Top of SOURCE INFORMATION

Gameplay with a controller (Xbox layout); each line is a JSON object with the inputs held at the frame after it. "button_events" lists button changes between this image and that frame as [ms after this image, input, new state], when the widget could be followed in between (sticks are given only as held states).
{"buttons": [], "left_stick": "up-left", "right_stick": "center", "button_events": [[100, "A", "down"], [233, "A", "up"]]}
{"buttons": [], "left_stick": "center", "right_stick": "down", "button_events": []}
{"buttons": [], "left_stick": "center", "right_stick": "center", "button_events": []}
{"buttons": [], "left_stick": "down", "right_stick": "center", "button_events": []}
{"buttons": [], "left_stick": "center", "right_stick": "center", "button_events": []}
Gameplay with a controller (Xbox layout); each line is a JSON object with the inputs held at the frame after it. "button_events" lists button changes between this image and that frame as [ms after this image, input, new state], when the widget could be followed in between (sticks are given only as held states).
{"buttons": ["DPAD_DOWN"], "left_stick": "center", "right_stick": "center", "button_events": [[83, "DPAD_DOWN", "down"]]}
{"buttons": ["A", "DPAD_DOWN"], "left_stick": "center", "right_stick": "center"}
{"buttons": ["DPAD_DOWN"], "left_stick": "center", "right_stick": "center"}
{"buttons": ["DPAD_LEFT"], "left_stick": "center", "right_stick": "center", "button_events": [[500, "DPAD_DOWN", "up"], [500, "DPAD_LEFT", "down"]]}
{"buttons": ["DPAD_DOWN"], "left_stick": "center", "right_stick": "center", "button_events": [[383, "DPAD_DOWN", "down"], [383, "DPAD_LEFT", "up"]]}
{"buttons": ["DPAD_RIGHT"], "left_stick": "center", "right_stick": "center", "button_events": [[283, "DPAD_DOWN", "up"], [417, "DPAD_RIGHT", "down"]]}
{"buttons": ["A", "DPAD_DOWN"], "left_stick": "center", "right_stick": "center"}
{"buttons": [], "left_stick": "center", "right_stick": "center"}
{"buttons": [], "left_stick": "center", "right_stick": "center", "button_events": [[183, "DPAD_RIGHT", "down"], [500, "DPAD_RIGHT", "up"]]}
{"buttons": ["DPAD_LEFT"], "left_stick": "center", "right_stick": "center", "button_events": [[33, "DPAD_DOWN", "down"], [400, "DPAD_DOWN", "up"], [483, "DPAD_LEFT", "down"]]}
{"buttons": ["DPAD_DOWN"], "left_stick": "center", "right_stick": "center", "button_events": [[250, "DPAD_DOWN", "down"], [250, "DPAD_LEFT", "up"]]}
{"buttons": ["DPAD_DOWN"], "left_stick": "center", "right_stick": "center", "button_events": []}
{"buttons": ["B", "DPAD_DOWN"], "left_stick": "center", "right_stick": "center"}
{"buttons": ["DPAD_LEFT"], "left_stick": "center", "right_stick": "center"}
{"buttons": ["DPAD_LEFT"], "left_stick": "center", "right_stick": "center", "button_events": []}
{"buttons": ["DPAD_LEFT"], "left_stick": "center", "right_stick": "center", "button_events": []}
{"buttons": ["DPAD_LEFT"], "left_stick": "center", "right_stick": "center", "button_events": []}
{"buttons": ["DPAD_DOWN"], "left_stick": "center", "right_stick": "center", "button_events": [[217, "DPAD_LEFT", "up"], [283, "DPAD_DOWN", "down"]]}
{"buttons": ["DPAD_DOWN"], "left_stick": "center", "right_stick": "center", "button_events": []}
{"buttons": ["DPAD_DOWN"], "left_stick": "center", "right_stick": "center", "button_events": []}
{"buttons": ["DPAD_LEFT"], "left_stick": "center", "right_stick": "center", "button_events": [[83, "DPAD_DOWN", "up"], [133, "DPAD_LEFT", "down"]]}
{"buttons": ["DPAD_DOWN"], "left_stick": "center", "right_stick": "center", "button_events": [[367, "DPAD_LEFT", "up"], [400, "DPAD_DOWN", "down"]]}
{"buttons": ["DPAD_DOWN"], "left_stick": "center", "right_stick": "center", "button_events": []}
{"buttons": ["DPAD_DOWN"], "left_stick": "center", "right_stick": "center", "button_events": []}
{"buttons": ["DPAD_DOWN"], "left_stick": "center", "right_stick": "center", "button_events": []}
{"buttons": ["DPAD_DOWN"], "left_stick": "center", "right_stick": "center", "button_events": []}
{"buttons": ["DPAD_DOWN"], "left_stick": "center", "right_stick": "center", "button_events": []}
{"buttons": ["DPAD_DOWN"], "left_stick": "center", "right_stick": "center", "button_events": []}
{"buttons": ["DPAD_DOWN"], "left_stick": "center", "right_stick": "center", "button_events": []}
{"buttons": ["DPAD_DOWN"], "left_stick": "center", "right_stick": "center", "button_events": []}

Bottom of SOURCE INFORMATION

→ **EXERCISE**: An exact copy of every line above, start to finish, is required.

→ **WRITTEN SOLUTION**:
Gameplay with a controller (Xbox layout); each line is a JSON object with the inputs held at the frame after it. "button_events" lists button changes between this image and that frame as [ms after this image, input, new state], when the widget could be followed in between (sticks are given only as held states).
{"buttons": [], "left_stick": "up-left", "right_stick": "center", "button_events": [[100, "A", "down"], [233, "A", "up"]]}
{"buttons": [], "left_stick": "center", "right_stick": "down", "button_events": []}
{"buttons": [], "left_stick": "center", "right_stick": "center", "button_events": []}
{"buttons": [], "left_stick": "down", "right_stick": "center", "button_events": []}
{"buttons": [], "left_stick": "center", "right_stick": "center", "button_events": []}
Gameplay with a controller (Xbox layout); each line is a JSON object with the inputs held at the frame after it. "button_events" lists button changes between this image and that frame as [ms after this image, input, new state], when the widget could be followed in between (sticks are given only as held states).
{"buttons": ["DPAD_DOWN"], "left_stick": "center", "right_stick": "center", "button_events": [[83, "DPAD_DOWN", "down"]]}
{"buttons": ["A", "DPAD_DOWN"], "left_stick": "center", "right_stick": "center"}
{"buttons": ["DPAD_DOWN"], "left_stick": "center", "right_stick": "center"}
{"buttons": ["DPAD_LEFT"], "left_stick": "center", "right_stick": "center", "button_events": [[500, "DPAD_DOWN", "up"], [500, "DPAD_LEFT", "down"]]}
{"buttons": ["DPAD_DOWN"], "left_stick": "center", "right_stick": "center", "button_events": [[383, "DPAD_DOWN", "down"], [383, "DPAD_LEFT", "up"]]}
{"buttons": ["DPAD_RIGHT"], "left_stick": "center", "right_stick": "center", "button_events": [[283, "DPAD_DOWN", "up"], [417, "DPAD_RIGHT", "down"]]}
{"buttons": ["A", "DPAD_DOWN"], "left_stick": "center", "right_stick": "center"}
{"buttons": [], "left_stick": "center", "right_stick": "center"}
{"buttons": [], "left_stick": "center", "right_stick": "center", "button_events": [[183, "DPAD_RIGHT", "down"], [500, "DPAD_RIGHT", "up"]]}
{"buttons": ["DPAD_LEFT"], "left_stick": "center", "right_stick": "center", "button_events": [[33, "DPAD_DOWN", "down"], [400, "DPAD_DOWN", "up"], [483, "DPAD_LEFT", "down"]]}
{"buttons": ["DPAD_DOWN"], "left_stick": "center", "right_stick": "center", "button_events": [[250, "DPAD_DOWN", "down"], [250, "DPAD_LEFT", "up"]]}
{"buttons": ["DPAD_DOWN"], "left_stick": "center", "right_stick": "center", "button_events": []}
{"buttons": ["B", "DPAD_DOWN"], "left_stick": "center", "right_stick": "center"}
{"buttons": ["DPAD_LEFT"], "left_stick": "center", "right_stick": "center"}
{"buttons": ["DPAD_LEFT"], "left_stick": "center", "right_stick": "center", "button_events": []}
{"buttons": ["DPAD_LEFT"], "left_stick": "center", "right_stick": "center", "button_events": []}
{"buttons": ["DPAD_LEFT"], "left_stick": "center", "right_stick": "center", "button_events": []}
{"buttons": ["DPAD_DOWN"], "left_stick": "center", "right_stick": "center", "button_events": [[217, "DPAD_LEFT", "up"], [283, "DPAD_DOWN", "down"]]}
{"buttons": ["DPAD_DOWN"], "left_stick": "center", "right_stick": "center", "button_events": []}
{"buttons": ["DPAD_DOWN"], "left_stick": "center", "right_stick": "center", "button_events": []}
{"buttons": ["DPAD_LEFT"], "left_stick": "center", "right_stick": "center", "button_events": [[83, "DPAD_DOWN", "up"], [133, "DPAD_LEFT", "down"]]}
{"buttons": ["DPAD_DOWN"], "left_stick": "center", "right_stick": "center", "button_events": [[367, "DPAD_LEFT", "up"], [400, "DPAD_DOWN", "down"]]}
{"buttons": ["DPAD_DOWN"], "left_stick": "center", "right_stick": "center", "button_events": []}
{"buttons": ["DPAD_DOWN"], "left_stick": "center", "right_stick": "center", "button_events": []}
{"buttons": ["DPAD_DOWN"], "left_stick": "center", "right_stick": "center", "button_events": []}
{"buttons": ["DPAD_DOWN"], "left_stick": "center", "right_stick": "center", "button_events": []}
{"buttons": ["DPAD_DOWN"], "left_stick": "center", "right_stick": "center", "button_events": []}
{"buttons": ["DPAD_DOWN"], "left_stick": "center", "right_stick": "center", "button_events": []}
{"buttons": ["DPAD_DOWN"], "left_stick": "center", "right_stick": "center", "button_events": []}
{"buttons": ["DPAD_DOWN"], "left_stick": "center", "right_stick": "center", "button_events": []}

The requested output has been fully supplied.